The petitioners’ solution?
The DEP should delay the permit until the Corps guarantees it will place 423,887 cubic yards of sand on Okaloosa Island, plus 82,000 cubic yards a year after that. The petition says that annual amount is required under the Inlet Management Plan; the larger figure represents how much the deposits have fallen short since the plan was passed.
Gloria Turner, the vice president of the Okaloosa Island Leaseholder Association, told The Log last month that the Sherrys and the Donovans do not speak for the association, which supports Hines’ proposal.
Destin hired a contractor last year to review local tidal, wave and sand flow in order to see if the Inlet Management Plan would be updated. Sherry has told The Log that even if the plan changes, his position won’t.
“We will challenge any unreasonable re-write of the Inlet Management Plan, and we will fight any attempt to use the East Pass to choke us off from our natural sand supply,” Sherry said. “We do not believe the Inlet Management Plan can legally deprive us of the down drift sand.”
Sherry added that in his opinion, the city’s study “is an attempt to make the science twist to fit the desired outcome. Any apparent triumph of want over science will not go unchallenged.”

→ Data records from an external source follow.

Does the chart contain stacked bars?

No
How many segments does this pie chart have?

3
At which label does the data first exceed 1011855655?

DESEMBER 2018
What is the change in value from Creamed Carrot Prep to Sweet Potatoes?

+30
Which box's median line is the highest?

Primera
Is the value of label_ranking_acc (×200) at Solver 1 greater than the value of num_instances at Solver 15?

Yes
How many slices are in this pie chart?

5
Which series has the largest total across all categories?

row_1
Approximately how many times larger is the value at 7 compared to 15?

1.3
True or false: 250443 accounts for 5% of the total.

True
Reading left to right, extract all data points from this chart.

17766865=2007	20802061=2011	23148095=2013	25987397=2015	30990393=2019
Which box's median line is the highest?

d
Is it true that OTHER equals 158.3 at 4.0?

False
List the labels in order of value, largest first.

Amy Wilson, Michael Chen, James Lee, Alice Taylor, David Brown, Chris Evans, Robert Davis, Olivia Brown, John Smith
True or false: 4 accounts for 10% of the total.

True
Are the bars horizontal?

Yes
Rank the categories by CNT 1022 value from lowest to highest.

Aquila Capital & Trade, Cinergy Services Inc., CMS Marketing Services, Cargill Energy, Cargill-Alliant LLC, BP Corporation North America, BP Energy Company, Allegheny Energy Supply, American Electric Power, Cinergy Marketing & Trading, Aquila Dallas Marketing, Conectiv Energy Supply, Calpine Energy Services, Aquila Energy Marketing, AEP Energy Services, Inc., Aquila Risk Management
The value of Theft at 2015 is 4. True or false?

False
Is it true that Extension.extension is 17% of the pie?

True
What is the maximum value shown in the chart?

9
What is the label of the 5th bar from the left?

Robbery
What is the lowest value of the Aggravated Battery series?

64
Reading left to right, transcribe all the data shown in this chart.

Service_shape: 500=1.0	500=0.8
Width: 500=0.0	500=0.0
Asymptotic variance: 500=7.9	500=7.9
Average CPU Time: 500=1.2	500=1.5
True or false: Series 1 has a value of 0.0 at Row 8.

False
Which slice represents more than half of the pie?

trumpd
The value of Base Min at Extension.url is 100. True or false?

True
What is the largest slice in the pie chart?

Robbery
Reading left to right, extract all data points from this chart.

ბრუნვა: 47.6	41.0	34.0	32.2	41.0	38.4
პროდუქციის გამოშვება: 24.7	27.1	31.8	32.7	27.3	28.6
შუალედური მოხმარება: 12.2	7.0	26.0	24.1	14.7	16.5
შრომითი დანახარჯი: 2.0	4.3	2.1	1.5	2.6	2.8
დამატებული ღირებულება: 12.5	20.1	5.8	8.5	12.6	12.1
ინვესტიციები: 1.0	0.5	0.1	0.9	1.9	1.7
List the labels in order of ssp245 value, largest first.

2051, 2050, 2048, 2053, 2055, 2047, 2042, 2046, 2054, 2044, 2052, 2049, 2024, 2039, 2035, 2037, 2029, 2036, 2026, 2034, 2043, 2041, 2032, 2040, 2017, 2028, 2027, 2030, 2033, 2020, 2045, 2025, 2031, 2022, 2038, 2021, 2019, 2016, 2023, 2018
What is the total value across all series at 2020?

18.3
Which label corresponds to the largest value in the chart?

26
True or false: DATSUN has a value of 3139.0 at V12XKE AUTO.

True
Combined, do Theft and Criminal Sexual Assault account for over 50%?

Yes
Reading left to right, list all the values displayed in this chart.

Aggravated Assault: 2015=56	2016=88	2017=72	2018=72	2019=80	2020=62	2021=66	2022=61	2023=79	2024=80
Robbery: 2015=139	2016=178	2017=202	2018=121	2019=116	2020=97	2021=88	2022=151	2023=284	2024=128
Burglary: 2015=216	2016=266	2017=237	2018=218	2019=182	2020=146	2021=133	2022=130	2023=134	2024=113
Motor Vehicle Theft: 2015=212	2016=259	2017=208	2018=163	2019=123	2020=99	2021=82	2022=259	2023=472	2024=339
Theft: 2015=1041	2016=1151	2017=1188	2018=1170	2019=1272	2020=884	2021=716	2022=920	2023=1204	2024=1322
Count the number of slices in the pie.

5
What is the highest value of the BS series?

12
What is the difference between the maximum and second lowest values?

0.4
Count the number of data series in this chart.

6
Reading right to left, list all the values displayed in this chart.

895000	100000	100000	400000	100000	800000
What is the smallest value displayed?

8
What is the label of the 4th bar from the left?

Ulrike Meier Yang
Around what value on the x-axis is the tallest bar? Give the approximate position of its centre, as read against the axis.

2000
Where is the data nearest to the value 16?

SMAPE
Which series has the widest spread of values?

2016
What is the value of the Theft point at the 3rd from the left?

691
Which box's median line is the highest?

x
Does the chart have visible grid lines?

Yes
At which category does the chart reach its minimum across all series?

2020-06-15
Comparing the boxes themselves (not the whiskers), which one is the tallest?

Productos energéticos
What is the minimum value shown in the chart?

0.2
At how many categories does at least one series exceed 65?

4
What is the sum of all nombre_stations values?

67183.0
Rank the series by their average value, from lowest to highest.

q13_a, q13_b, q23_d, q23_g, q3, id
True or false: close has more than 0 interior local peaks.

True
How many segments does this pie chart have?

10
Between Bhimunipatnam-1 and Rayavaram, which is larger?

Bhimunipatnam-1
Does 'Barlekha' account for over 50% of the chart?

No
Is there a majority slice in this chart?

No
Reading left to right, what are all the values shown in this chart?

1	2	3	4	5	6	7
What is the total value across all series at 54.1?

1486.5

Sherry has accused the Holiday Isle homeowners of selfishly claiming all the sand from the dredging for themselves; some Holiday Isle representatives say it’s Sherry who refuses to compromise.
“Really, the poor boat captains are the ones who are going to suffer from this, not us,” Jetty East General Manager Jerry Stalnaker said. “I don’t think they’re going to be too happy.”
Kisela said he thinks the city could still use its DEP emergency-dredging permit for some sort of dredging, but the petition will delay the Corps’ major project, even if the DEP eventually rejects Sherry’s claims: “Even when (petitioners) eventually lose, they win.”
“It’s most unfortunate,” Charter Captain and City Councilor Kelly Windes said, “as much as the business on Destin depends on the pass and the sand is needed on the east side. It’s simply most unfortunate.”